I'm looking for a way of evaluating $$\int_0^\pi\sin x \exp(-a/\sin x)dx$$ to get a second order Bickley function $K_2(a)$, which is basically the same integral, but $\cos x$ instead of $\sin x$ and the limits change from $0$ to $\pi/2$, which is understandable.
I'm a bit lost what kind of variable substitution could I do. Any suggestions? I have tried $-a/\sin x = u$, but that doesnt seem to give reasonable results. Thanks in advance!
Elaborating on my comment.
Though I now consider the limits to be from $0$ to $\pi/2$, so the final function would have to be multiplied by $2$.
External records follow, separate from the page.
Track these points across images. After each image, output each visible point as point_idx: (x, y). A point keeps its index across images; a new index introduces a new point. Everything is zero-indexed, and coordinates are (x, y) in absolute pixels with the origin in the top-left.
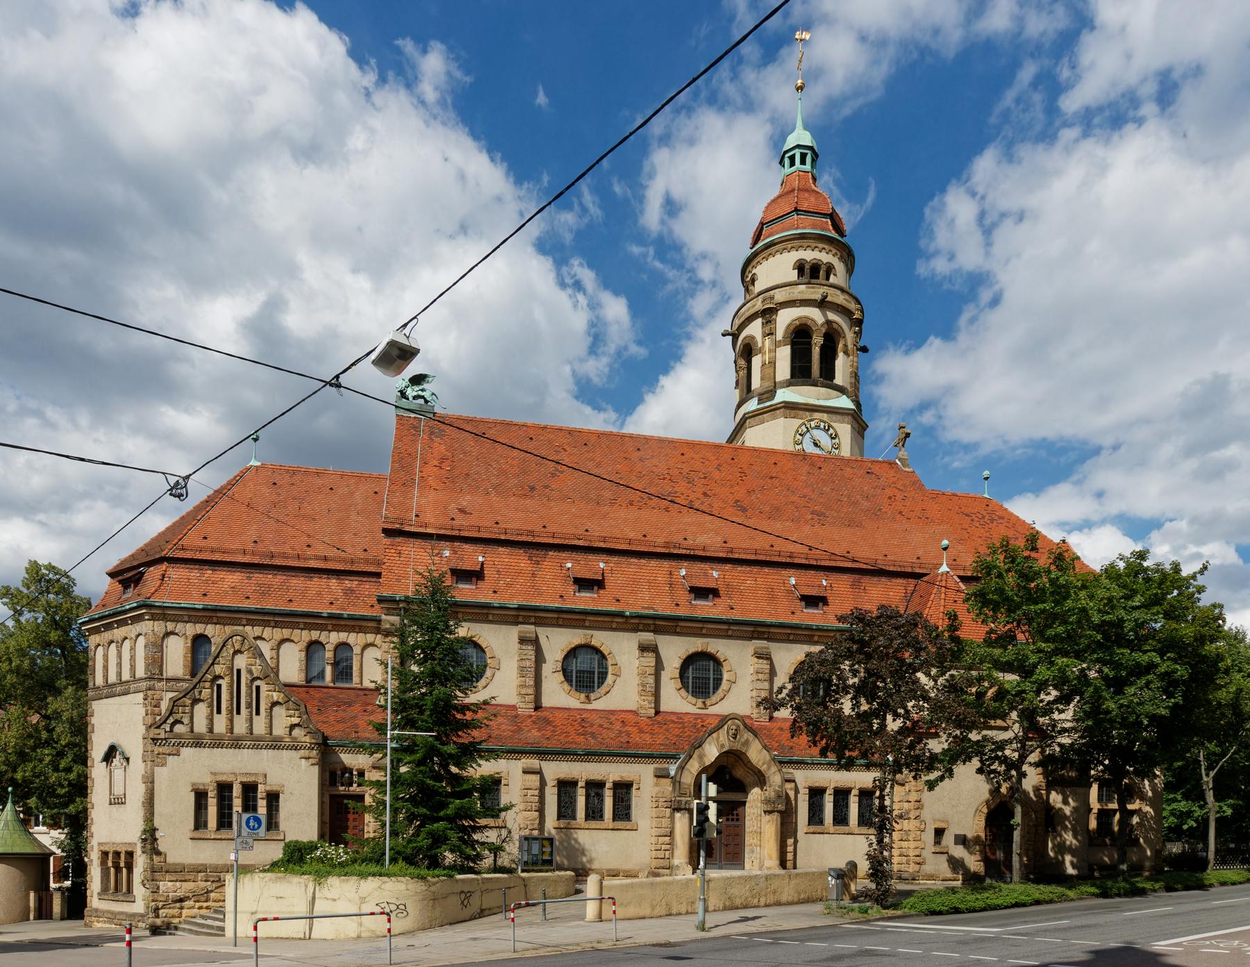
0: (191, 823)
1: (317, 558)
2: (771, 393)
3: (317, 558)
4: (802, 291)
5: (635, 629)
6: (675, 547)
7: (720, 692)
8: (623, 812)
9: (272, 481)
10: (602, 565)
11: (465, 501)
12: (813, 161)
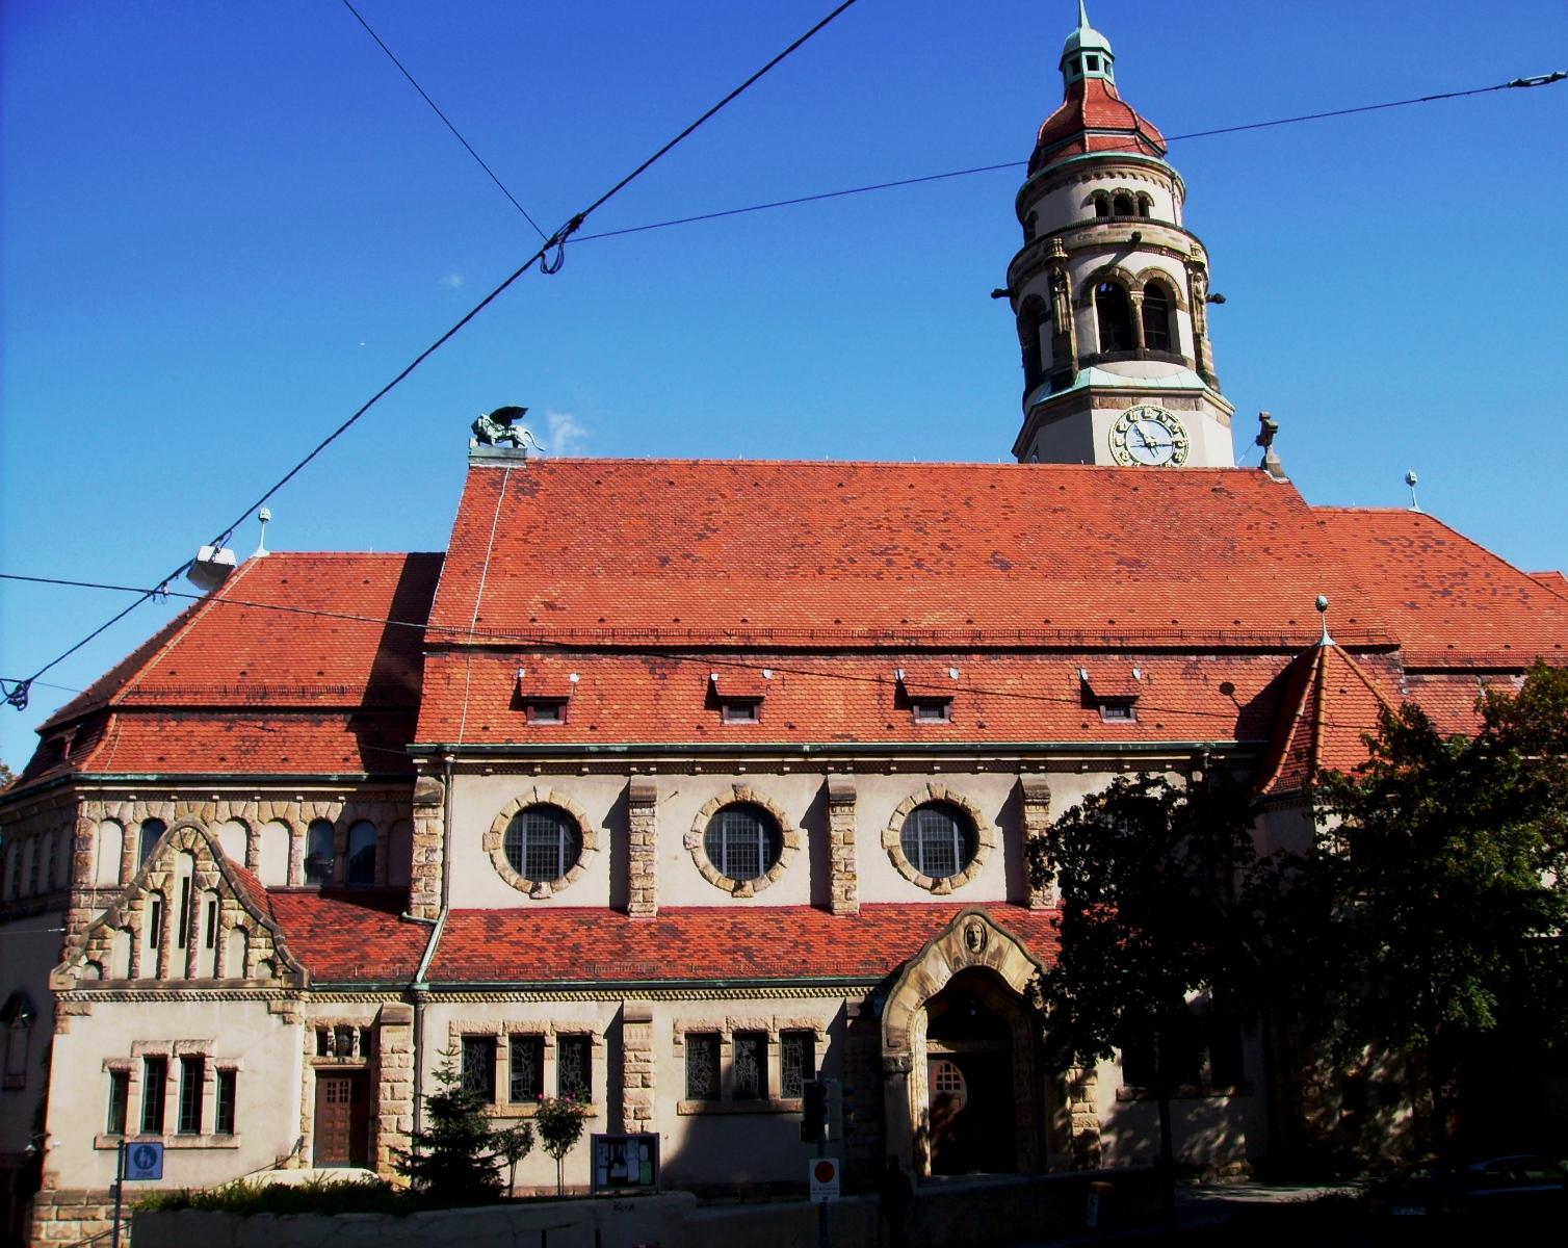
1: (330, 690)
3: (330, 690)
6: (886, 636)
9: (282, 578)
11: (554, 592)
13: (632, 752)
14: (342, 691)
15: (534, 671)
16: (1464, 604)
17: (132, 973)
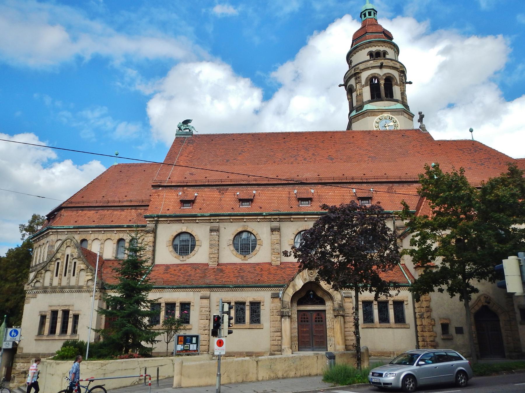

Substitution: $$u=\frac{1}{\sin x}$$
makes the integral:
$$f(a)=\int_1^\infty e^{-a u} \frac{du}{u^2 \sqrt{u^2-1}}=\int_0^\infty \frac{dt}{\cosh^2 t}e^{-a \cosh t}$$
This makes it obvious that:
$$f''(a)=K_0(a)$$
Where the initial conditions can be easily found from the original integral:
$$f(0)=1 \\ f'(0)=-\frac{\pi}{2}$$
Does $f(a)$ have a closed form? Probably not a nice one. We can always use numerical methods.